PROBLEM 1 »
Check each statement against the kidney organoid article. Answer yes or no, and quote the exact words from the article that settle it.
(a) The Eindhoven University of Technology published the paper on growing kidney organoids.
(b) Mind-machine interfaces are listed among the modalities of Regenerative Medicine.
(c) Artificial kidneys have already replaced kidney donor transplants.
PROBLEM 2 » From the kidney organoid article, pull out the passage between "This story on" and "and mind-machine interfaces.", inclusive, copied word for word.

DOCUMENT EXCERPT »
This story on kidney organoids is part of an extended series on Regenerative Medicine. For other stories on this topic see williamhaseltine.com and search for Regenerative Medicine. My definition of Regenerative Medicine is any medical modality that returns us to normal health when we are damaged by disease, injured by trauma, disadvantaged by birth, or worn by time. Modalities include: chemicals, genes, proteins and cells used as drugs, gene editing, prosthetics, and mind-machine interfaces.
We may be one step closer to developing artificial kidneys as a replacement for kidney donor transplants. Recently, the Eindhoven University of Technology published a paper detailing an improved method of growing kidney organoids. This may serve as a large stepping stone towards developing complex kidney organoids that can be used as a substitute for kidney transplants.

DATA EXTRACT »
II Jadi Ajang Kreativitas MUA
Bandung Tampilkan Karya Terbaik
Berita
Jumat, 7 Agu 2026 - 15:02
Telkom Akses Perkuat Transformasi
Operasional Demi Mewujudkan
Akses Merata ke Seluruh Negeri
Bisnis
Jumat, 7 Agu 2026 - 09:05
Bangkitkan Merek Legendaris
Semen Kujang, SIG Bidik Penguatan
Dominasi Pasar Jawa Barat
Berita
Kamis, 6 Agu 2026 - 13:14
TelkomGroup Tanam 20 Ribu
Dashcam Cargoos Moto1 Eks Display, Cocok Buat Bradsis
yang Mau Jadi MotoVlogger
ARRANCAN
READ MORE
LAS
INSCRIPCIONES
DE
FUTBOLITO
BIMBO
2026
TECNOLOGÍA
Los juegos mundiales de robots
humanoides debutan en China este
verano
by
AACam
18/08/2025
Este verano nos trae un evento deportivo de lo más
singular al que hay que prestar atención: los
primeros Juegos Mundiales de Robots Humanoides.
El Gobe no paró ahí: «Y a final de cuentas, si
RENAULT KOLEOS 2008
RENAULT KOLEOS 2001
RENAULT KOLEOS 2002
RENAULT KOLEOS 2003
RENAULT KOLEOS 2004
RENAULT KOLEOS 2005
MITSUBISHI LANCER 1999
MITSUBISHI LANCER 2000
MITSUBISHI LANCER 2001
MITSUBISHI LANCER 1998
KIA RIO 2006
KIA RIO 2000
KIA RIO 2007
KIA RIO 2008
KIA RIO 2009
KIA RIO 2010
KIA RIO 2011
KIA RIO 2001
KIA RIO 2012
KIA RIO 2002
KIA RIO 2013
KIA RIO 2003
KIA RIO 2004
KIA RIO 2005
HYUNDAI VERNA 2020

RESPONSE BOX 1 »
(a) Yes: "Recently, the Eindhoven University of Technology published a paper detailing an improved method of growing kidney organoids."
(b) Yes: "Modalities include: chemicals, genes, proteins and cells used as drugs, gene editing, prosthetics, and mind-machine interfaces."
(c) No: "We may be one step closer to developing artificial kidneys as a replacement for kidney donor transplants."

RESPONSE BOX 2 »
This story on kidney organoids is part of an extended series on Regenerative Medicine. For other stories on this topic see williamhaseltine.com and search for Regenerative Medicine. My definition of Regenerative Medicine is any medical modality that returns us to normal health when we are damaged by disease, injured by trauma, disadvantaged by birth, or worn by time. Modalities include: chemicals, genes, proteins and cells used as drugs, gene editing, prosthetics, and mind-machine interfaces.